Many people have been reading our blog, but most of our posts talk about the emotional, introspective side of our life. Here are some actual happenings from this year at the Sampson Circus:

  • We took a trip to California in June to visit our best friends! We spent 2 weeks enjoying time off and touring many part of L.A.
  • Two of the boys in our home were able to visit Michigan with us! Showing them all around the Great Mitten State was memorable for all of us!
  • As y’all have read about, some of the boys we were closest to moved away this year. We still think of them often, and pray that God is keeping them safe.
  • We’ve given Phoebe Jane 65 too many baths from all the pond swimming and mud rolling she’s done!
  • We moved from our townhouse into a Thornwell owned home.
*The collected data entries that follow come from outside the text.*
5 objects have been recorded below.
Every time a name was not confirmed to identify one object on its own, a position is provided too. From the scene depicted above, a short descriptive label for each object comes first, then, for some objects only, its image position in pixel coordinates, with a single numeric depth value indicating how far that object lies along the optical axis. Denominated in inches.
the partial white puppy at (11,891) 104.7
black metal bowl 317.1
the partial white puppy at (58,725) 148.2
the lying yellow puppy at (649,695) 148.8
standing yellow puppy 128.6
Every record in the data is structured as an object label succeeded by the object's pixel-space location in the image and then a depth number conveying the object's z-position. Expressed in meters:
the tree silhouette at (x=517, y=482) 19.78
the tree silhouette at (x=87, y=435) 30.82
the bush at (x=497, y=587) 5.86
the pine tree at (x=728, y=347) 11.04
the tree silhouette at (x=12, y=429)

No more apartment living for us, and we’re loving it!
  • I (Heidi) got to be on the Ellen Show in November! It was a great trip with 2 of my best friends!
  • Jonathon renewed his Paramedic license, and is now a certified CPR instructor. He plans to get his Paramedic license in SC soon!
  • We have started the paperwork for our “Foster-to-Adopt” license in South Carolina. We feel that we need to be ready for when God gives us a ‘go ahead’ for adopting children. In our off time we’ve been attending classes and training. It sure has kept us extra busy!
  • Our baby, Phoebe Jane, will turn 2 the end of December! She is doing such a great job helping us wrangle all these boys! She even found a friend who lives in the cottage just across the yard!
  • We’ve now had about 40 kids come through Bryan Mac since the beginning of 2015

Lots has changed over the last 12 months, but our heart and calling for foster care has not! We know that Family Teaching may not be our job forever, but taking care of kids in foster care will be! There will be many changes in 2016, seen and unseen. We are praying for God’s direction as we enter this new year! 

We wish you all a Happy Holiday! Thank you for joining us on this emotional journey of working at Thornwell. We so greatly appreciate the feedback and encouragement you, as our readers, give to us! Our lives are proof that it truly does take a village to raise a child!